Yes, Amanda, I did write this piece as a prototype for NOON Annual--good call--yeah, I usually write stuff that's much lengthier, but I'm really interested in the flash fiction form. Magazines like Quick Fiction and NOON have sparked my interest. I'm trying to figure out how to write a story under 500 words.

simon said...

Joe,
I was thouroughly impressed with this story. I think that it is great that in less than 250 words you have spawned such a vibrant discussion.
Microfiction when it is done right, can expose the most intimate intracaces of a man's life in an episode of him getting or not getting cofee.
I pretty well agree with much that has already been said. I did want to comment or question the other readers about the significance of it being a step-sister. Does it have the effect of making the character more or less sympathetic?

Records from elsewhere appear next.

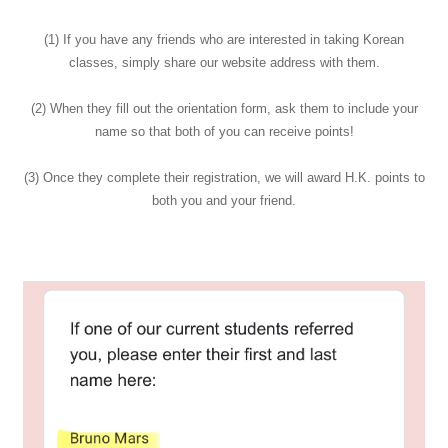
(1) If you have any friends who are interested in taking Korean
classes, simply share our website address with them.
(2) When they fill out the orientation form, ask them to include your
name so that both of you can receive points!
(3) Once they complete their registration, we will award H.K. points to
both you and your friend.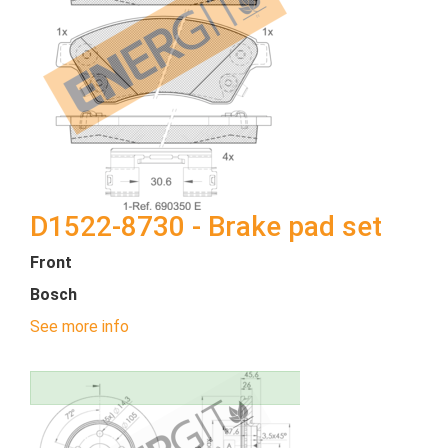
D1522-8730 - Brake pad set
Front
Bosch
See more info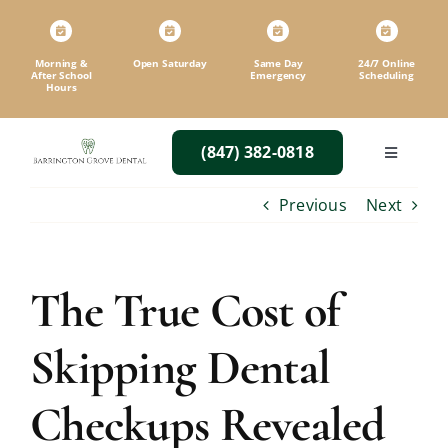
Skip
to
content
Morning &
Open Saturday
Same Day
24/7 Online
After School
Emergency
Scheduling
Hours
(847) 382-0818
Toggle
Navigatio
Previous
Next
The True Cost of
Skipping Dental
Checkups Revealed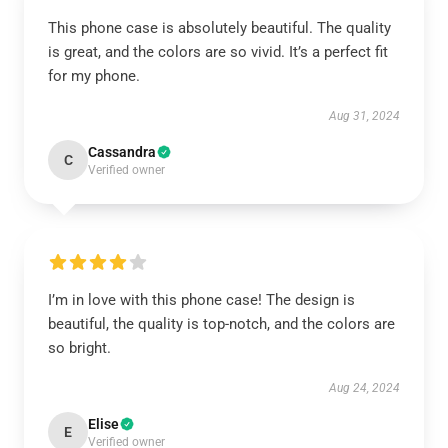
This phone case is absolutely beautiful. The quality
is great, and the colors are so vivid. It’s a perfect fit
for my phone.
Aug 31, 2024
Cassandra
C
Verified owner
I’m in love with this phone case! The design is
beautiful, the quality is top-notch, and the colors are
so bright.
Aug 24, 2024
Elise
E
Verified owner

One thing that to me it seemed clear is that he had a very placating nature, but his inability to be present in the moment--not thinking about the effects of the cofee, then overthinking it; not being able to be present with his comatose step-sister, instead focusing on the crow out the window--really seemed to give this piece legs.
I also wanted to ask about the hope of the nurse, and whether or not it affected the meaning of the protagonists thanks.
I look forward to reading more from you.